Both Grout and Macris arise out of an FCA notice issued against JP Morgan Chase, in respect of the collapse of a synthetic credit portfolio (“SCP“). Mr Grout was a trader and Mr Macris was  Chief Investment Officer at JP Morgan Chase.


In Macris, the Supreme Court determined that a third party seeking to prove that they have been ‘identified’ in a notice, must demonstrate that:

  1. their name, position or office is mentioned;
  2. they are the sole holder of that position or office (where a name is not mentioned); and
  3. reference by members of the public to freely and publically available sources of information would easily reveal the name of that individual by reference to their position of office.

Importantly, if a notice does not identify an individual by name, the reference must be synonymous with that individual. In other words, “it must be apparent from the notice itself that it could apply to only one person and that person must be identifiable from information which is either in the notice or publicly available elsewhere. However, resort to information publicly available elsewhere is permissible only where it enables one to interpret (as opposed to supplementing) the language of the notice” (Lord Sumption).


Mr Grout submitted that he had satisfied the Macris tests on the basis that:

  1. where the notice referred to “the traders on the SCP“, this was in actuality a reference to ‘each and every’ such trader, and consequently referred to Mr Grout;
  2. where the notice referred to the conduct of “one of the traders“, this was a reference to a single trader, which along with publicly available information, identified Mr Grout; and
  3. there were references in the notice to the mental states of individual traders which again, along with publicly available information, identified Mr Grout.

The Court of Appeal’s judgment

The Court of Appeal did not agree with Mr Grout and dismissed his appeal.
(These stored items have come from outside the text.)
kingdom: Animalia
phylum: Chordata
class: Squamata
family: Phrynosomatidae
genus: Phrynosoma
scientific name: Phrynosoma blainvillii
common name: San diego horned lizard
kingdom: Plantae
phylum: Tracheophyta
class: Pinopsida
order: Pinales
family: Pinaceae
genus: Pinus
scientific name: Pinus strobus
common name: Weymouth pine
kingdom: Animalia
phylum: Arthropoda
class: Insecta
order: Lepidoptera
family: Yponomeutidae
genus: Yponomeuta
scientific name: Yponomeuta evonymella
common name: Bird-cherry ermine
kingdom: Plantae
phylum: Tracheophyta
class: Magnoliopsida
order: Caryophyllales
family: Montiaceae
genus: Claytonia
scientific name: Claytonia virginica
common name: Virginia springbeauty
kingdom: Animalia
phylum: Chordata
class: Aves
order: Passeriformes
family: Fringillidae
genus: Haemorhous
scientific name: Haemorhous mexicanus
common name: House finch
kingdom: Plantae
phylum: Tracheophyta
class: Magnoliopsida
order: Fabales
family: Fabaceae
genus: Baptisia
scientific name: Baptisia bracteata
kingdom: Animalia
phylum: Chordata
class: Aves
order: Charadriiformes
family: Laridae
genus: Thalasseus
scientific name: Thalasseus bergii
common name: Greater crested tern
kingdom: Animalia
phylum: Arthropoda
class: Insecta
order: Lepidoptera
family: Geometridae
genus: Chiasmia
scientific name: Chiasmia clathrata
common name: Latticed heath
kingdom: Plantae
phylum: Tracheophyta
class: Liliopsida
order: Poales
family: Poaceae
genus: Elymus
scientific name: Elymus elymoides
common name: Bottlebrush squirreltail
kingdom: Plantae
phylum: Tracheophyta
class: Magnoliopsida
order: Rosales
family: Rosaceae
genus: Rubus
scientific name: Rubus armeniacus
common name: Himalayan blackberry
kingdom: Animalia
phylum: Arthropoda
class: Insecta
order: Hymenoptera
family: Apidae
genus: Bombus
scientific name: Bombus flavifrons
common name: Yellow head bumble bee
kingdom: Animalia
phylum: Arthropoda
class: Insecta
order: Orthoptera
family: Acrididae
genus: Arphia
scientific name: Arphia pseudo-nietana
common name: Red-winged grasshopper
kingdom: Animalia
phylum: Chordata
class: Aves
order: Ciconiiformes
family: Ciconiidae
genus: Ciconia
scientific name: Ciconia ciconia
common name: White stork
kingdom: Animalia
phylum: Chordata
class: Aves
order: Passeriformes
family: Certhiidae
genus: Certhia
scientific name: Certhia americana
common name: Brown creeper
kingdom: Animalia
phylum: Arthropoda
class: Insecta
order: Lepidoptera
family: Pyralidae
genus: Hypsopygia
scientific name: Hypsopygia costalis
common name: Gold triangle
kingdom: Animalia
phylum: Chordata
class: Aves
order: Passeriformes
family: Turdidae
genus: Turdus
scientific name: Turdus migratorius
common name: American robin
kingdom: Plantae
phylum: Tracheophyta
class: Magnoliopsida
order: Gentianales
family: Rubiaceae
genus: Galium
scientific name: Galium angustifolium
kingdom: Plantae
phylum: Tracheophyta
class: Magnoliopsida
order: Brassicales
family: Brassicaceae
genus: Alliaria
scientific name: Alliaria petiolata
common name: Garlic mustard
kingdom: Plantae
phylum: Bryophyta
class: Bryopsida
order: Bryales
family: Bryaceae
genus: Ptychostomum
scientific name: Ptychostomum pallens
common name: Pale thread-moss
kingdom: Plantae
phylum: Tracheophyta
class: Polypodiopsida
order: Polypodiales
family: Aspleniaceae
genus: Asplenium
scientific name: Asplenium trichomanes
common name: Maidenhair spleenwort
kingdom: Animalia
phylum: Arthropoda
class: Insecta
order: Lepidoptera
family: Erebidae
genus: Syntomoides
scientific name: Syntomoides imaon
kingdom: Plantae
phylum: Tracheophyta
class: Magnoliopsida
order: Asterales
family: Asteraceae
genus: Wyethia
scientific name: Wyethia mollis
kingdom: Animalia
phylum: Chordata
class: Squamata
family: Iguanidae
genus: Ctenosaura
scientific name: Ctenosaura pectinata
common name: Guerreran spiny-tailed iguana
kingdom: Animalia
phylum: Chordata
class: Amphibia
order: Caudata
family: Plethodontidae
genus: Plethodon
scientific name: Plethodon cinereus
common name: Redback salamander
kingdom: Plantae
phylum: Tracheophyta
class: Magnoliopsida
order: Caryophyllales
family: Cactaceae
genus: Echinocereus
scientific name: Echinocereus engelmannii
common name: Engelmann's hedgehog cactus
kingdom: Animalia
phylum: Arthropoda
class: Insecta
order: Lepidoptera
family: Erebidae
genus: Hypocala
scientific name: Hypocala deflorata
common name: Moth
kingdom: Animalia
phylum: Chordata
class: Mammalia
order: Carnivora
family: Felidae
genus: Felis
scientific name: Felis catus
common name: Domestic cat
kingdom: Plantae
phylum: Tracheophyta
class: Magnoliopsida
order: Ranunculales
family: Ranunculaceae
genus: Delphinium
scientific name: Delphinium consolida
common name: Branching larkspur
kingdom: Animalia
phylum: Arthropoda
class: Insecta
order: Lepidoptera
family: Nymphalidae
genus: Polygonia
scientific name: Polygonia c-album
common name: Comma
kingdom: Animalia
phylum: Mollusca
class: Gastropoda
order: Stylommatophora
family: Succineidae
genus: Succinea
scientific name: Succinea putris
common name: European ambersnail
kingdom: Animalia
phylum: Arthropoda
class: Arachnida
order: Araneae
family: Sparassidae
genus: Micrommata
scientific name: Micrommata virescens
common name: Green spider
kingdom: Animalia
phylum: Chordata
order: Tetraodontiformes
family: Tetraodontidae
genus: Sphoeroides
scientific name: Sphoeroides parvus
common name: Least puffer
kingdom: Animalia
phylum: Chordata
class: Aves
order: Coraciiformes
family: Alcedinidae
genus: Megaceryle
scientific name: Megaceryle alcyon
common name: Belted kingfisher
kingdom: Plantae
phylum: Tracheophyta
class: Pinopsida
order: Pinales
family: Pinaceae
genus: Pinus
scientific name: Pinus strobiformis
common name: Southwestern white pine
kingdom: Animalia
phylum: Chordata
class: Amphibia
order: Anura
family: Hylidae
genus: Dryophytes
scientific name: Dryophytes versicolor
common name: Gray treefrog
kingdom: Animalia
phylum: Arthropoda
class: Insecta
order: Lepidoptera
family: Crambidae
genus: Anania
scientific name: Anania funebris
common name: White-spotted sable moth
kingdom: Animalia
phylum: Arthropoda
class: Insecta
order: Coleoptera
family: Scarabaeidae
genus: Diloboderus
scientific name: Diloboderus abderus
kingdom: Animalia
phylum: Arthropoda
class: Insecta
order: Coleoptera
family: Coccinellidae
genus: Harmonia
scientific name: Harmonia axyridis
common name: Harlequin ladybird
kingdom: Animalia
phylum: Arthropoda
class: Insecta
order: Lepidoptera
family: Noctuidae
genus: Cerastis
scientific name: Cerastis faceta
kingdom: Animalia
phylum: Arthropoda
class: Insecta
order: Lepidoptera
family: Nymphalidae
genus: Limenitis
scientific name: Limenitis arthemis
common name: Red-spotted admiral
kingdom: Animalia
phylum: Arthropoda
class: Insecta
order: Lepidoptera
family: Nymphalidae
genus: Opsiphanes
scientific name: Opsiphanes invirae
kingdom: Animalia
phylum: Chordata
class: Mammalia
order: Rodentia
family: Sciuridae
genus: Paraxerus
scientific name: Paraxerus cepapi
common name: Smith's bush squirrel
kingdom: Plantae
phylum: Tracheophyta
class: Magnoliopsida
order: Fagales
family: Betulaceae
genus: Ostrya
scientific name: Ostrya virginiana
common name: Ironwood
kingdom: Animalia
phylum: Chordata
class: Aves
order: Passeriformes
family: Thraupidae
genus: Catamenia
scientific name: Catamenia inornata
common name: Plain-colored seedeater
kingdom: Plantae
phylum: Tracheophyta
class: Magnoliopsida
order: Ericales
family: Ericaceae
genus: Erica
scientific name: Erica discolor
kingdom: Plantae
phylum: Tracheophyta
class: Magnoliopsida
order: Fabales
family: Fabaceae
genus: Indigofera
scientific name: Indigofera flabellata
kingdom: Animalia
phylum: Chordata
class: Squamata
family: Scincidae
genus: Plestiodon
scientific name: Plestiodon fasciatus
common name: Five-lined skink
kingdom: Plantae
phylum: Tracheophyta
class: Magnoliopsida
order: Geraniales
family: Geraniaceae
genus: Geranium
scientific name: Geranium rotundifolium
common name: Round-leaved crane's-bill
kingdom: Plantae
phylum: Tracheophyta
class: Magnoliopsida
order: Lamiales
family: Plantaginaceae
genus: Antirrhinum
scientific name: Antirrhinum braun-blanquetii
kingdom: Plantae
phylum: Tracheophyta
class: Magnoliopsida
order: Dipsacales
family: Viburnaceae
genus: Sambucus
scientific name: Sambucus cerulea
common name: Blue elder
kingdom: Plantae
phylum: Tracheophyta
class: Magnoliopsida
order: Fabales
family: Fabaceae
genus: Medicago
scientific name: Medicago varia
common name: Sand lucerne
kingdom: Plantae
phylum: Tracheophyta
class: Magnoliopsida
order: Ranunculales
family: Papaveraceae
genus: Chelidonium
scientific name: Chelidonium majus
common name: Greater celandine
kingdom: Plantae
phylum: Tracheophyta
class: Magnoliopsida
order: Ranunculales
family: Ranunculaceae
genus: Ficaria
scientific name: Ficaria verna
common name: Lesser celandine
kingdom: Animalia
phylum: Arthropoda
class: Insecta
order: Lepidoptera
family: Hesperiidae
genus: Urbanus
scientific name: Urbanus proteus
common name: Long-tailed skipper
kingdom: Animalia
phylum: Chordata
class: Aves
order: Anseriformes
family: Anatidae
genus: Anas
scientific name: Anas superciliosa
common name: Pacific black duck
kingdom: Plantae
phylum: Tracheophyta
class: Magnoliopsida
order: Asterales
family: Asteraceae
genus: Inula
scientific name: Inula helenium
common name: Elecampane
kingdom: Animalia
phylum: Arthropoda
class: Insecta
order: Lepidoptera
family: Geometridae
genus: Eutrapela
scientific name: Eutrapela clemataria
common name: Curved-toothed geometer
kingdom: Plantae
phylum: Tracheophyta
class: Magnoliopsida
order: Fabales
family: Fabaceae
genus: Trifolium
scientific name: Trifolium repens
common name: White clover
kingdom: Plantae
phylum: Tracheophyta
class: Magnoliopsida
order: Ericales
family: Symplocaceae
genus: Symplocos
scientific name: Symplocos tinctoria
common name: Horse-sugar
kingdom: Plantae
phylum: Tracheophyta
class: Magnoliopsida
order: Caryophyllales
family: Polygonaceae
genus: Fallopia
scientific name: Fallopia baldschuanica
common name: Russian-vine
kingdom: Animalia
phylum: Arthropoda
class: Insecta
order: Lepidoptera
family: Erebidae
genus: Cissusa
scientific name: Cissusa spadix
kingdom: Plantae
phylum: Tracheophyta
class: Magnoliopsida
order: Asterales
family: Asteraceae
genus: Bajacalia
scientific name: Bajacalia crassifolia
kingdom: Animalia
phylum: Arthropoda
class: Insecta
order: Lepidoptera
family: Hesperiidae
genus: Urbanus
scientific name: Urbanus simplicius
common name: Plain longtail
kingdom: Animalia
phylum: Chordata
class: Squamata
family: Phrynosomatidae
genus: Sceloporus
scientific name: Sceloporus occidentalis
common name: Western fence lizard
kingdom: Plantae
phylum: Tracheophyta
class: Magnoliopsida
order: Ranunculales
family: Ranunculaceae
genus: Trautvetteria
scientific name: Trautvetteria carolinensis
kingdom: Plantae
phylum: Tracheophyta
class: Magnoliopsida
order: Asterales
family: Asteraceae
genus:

The Court found that the reference to “the traders on the SCP” was not a synonym for Mr Grout. Indeed, even the expressions “all the traders on the SCP” or “each and every trader“, would not have satisfied the test.

Additionally, the reference to “one of the traders“, was vague and better categorised as “anonymous” rather than synonymous. Moreover, this reference was in a section of the notice that was prejudicial to the Chief Information Officer rather than any trader.

The Court also decided that the reference to the mental state of various individuals was not sufficiently specific to identify a particular individual.

Consequently, as Mr Grout was not the only holder of the position of ‘trader’, there was no need to move to stage three of the Supreme Court’s test in Macris and consider information in the public domain.

But even if the Court had had cause to consider such information, it said that it was unlikely that the average member of the public would have recalled the details of relevant Financial Times articles published some months prior or the details of an investigation in America, and thus identified Mr Grout.


The test for engaging third party rights under FSMA is very narrow following Macris and now Grout.

On one view, it would be relatively easy for the FCA to word notices in such a way that does not engage third party rights. There may be future cases where, although the strict requirements of the Macris test have not been fulfilled, it is nevertheless (objectively and/or subjectively) implicit from the notice (and possibly public information) that a certain individual is being referred to. In such circumstances, will it be fair to prevent that individual from making representations based on the strict requirements of case law, or will we see a relaxation of the test in a way that the Courts do not presently appear ready to adopt?

Further, is it correct to pay regard only to the conclusions that an average member of the public may reach? In Grout, perhaps it was correct that “Joe public“, would have been unable to identify Mr Grout from the notice and information in the public domain. However, in a different case perhaps those within the industry and/or with an active interest in the industry would be more readily able to identify an individual based on the notice and public information. After all, it is the potentially adverse opinions of those within the industry (i.e. peers, future employers etc) that a potentially identifiable third party would likely have a strong desire to address.